Tout commence en 1982, Ronald Reagan est à la Maison Blanche et George Bush à la vice-présidence. La guerre entre l'Iran et l'Irak, extraordinairement meurtrière, est commencée depuis déjà deux ans. En mai 1982, les Iraniens brisent l'offensive des forces irakiennes sur leur territoire et les obligent à un repli massif au-delà des frontières ; en juin, l'Iran lance à son tour une vaste offensive en territoire irakien. Les revers militaires de Bagdad inquiètent Washington et ses principaux alliés dans la région, les monarchies pétrolières du Golfe, qui redoutent soudain une défaite de Bagdad et un effondrement du régime de Saddam Hussein.
La première décision prise, cette année-là, par Washington, sera de retirer Bagdad de la liste des pays soutenant le terrorisme international. Une décision "totalement politique", selon Noël Koch chargé du programme de lutte contre le terrorisme au Pentagone. "Tous les rapports qui nous parvenaient indiquaient que Bagdad continuait avec la même intensité d'apporter son aide aux mouvements terroristes."

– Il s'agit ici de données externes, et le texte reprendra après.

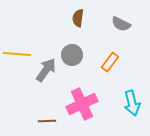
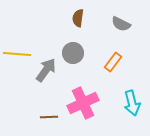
gray circle: moved 1 px right, 2 px up
orange rectangle: moved 3 px right
pink cross: moved 1 px right, 1 px up
brown line: moved 2 px right, 4 px up
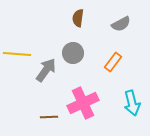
gray semicircle: rotated 54 degrees counterclockwise
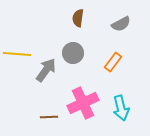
cyan arrow: moved 11 px left, 5 px down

Une situation restée inchangée six ans plus tard puisque, en 1988, le secrétaire d’État adjoint John Whitehead écrivait : "Malgré son retrait de nos listes, Bagdad demeure un sanctuaire pour des terroristes bien connus." Et il citait notamment le cas d'Abul Addas qui avait détourné le paquebot Achille Lauro. Toujours en 1982, il fut décidé d'envoyer à l'Irak des armes et du matériel militaire, en les faisant transiter par des pays de la région, alliés des États-Unis. Les cargaisons expédiées en Jordanie, en Égypte... et au Koweït, furent ensuite, secrètement, acheminées à Bagdad. Parmi les équipements reçus par le régime de Saddam, on dénombrait 60 hélicoptères Hugues "à usage civil", mais il suffisait de quelques heures pour les transformer en engins de guerre, et des hélicoptères Bell pour "asperger les récoltes en pesticides".
Ces appareils servirent en 1988 à l'attaque chimique menée par Bagdad contre le village kurde de Halabaya qui fit plus de 5 000 morts dont un grand nombre de femmes et d'enfants.